/---
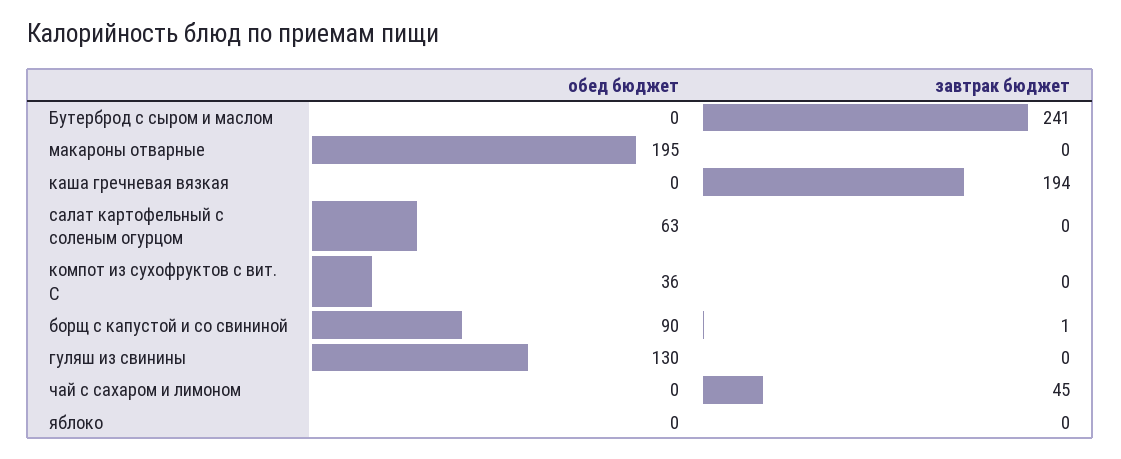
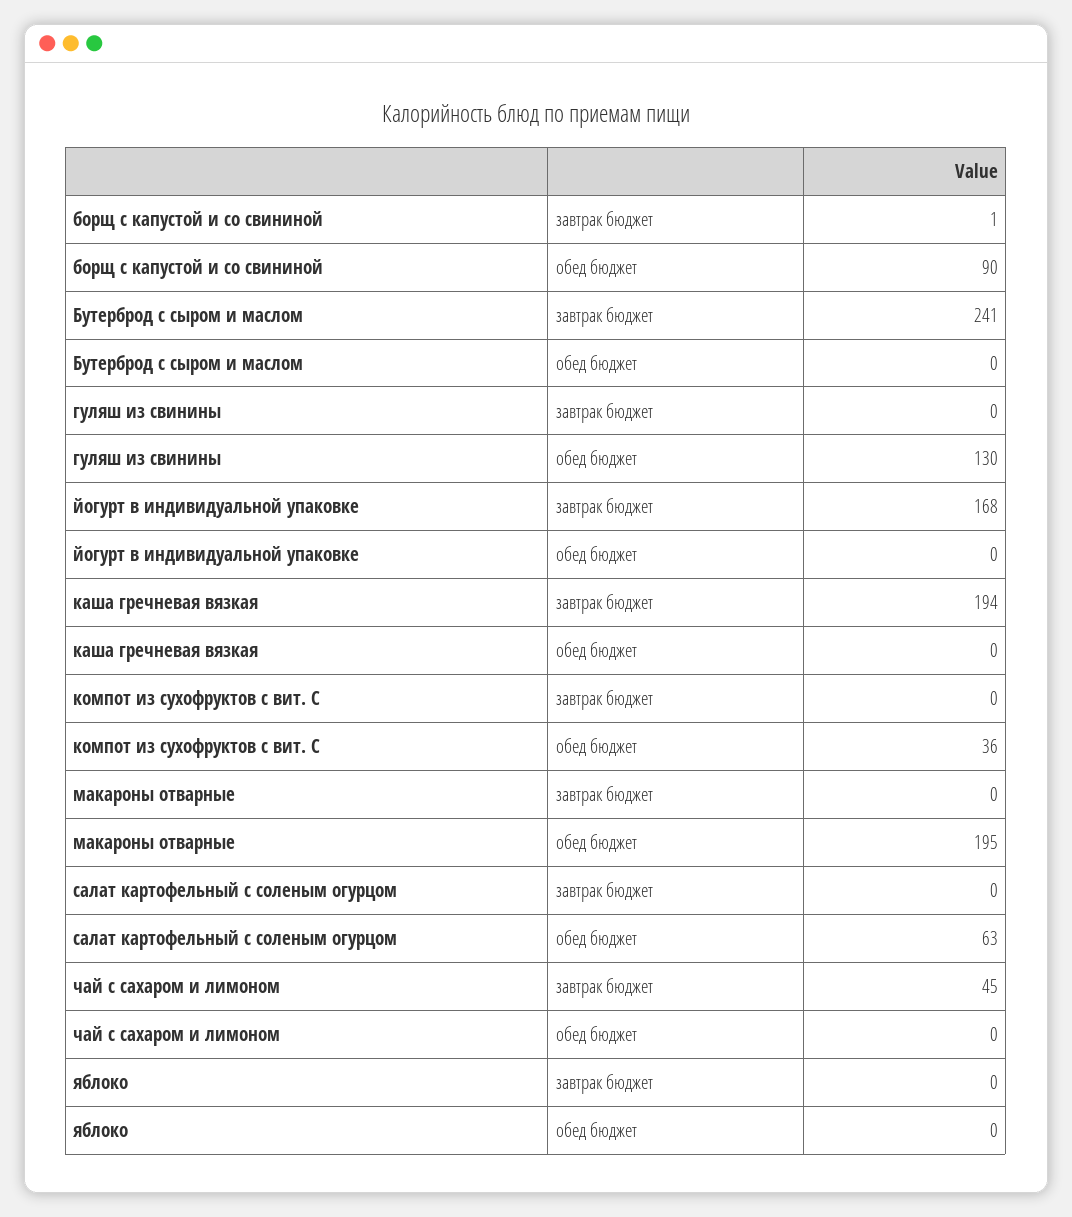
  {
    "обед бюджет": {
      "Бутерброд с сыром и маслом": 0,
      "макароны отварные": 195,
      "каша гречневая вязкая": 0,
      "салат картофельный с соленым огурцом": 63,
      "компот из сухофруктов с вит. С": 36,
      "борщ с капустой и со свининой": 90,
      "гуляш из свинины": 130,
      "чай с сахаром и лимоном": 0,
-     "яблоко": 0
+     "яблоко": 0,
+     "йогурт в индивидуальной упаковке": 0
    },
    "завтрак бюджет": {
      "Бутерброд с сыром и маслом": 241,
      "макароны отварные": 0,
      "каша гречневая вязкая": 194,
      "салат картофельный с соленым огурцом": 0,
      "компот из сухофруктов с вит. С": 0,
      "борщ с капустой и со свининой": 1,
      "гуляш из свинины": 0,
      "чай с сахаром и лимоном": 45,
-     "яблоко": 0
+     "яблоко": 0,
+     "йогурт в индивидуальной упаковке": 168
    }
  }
\---
/---
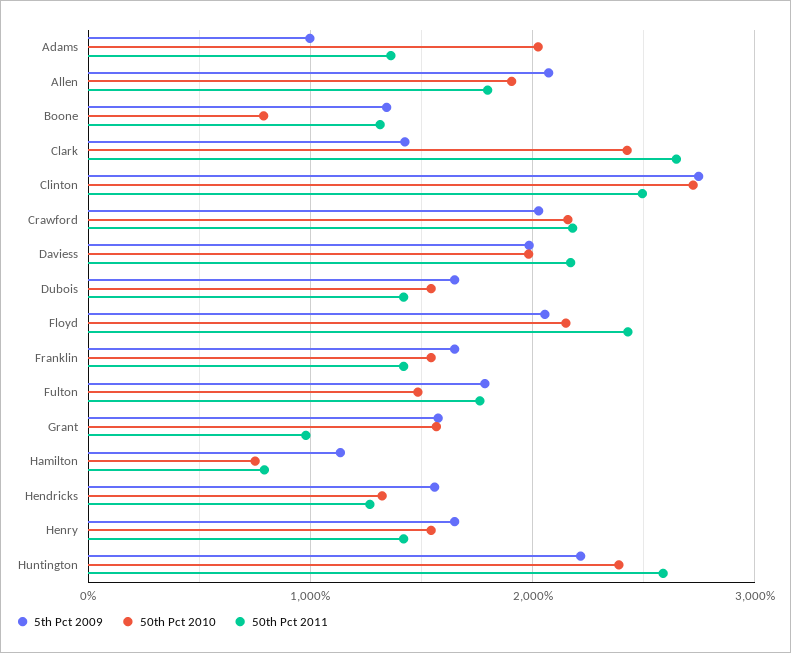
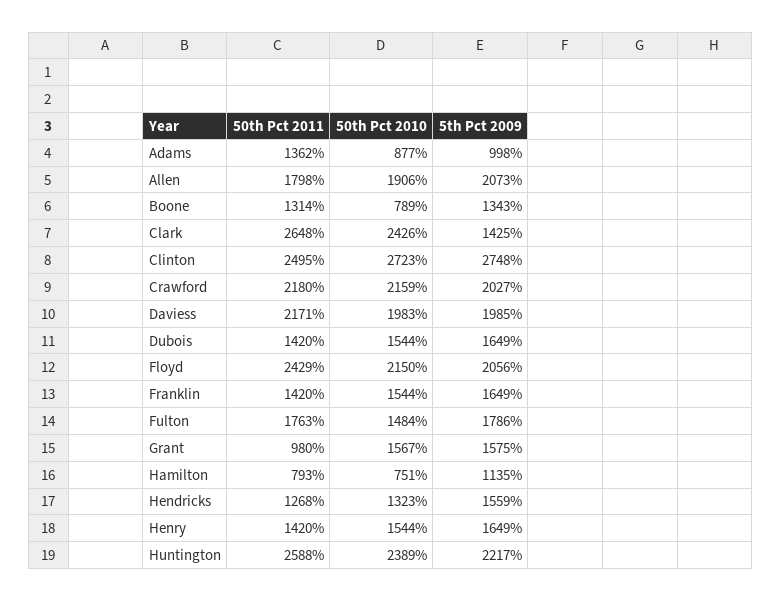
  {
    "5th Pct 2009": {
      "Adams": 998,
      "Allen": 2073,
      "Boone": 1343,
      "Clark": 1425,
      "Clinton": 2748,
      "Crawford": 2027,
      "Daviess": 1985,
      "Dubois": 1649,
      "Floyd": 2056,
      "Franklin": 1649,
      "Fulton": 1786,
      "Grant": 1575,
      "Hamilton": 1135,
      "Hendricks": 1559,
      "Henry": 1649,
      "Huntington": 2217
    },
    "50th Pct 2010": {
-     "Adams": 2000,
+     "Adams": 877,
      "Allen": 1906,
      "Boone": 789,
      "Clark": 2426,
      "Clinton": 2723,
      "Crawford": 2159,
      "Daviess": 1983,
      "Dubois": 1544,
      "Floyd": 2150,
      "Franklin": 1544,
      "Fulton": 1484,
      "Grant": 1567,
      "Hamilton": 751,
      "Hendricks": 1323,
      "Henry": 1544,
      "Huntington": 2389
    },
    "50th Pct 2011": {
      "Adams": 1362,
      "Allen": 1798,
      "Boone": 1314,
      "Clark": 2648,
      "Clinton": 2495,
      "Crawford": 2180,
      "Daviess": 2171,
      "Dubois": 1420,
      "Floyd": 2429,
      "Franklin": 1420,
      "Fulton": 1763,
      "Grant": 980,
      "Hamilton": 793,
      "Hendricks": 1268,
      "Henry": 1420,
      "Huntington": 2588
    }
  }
\---
/---
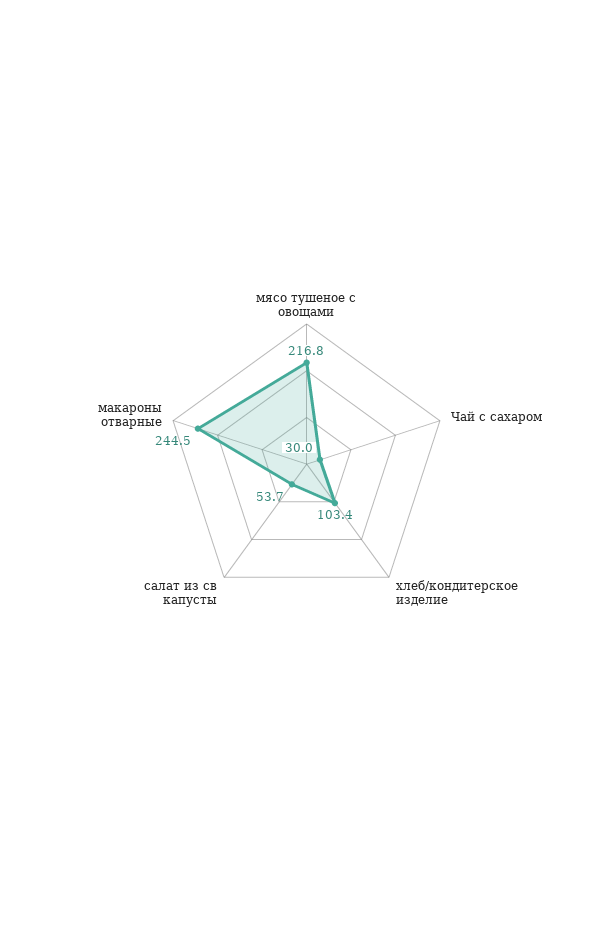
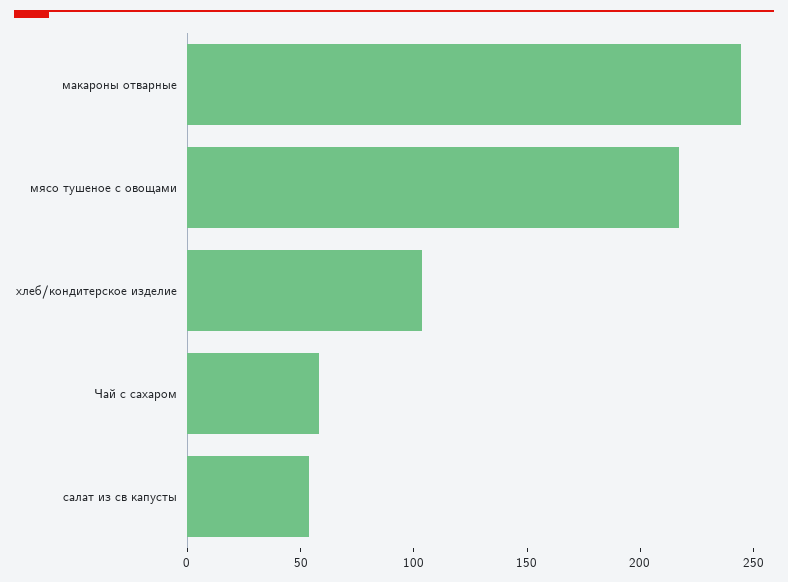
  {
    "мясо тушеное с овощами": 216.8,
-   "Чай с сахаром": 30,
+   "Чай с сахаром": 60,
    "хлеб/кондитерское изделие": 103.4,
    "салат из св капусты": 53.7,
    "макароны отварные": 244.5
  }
\---
*Requirement:*
In the material above, tally each line where "лимоном" appears, and respond with only the tally.

*Written answer:*
2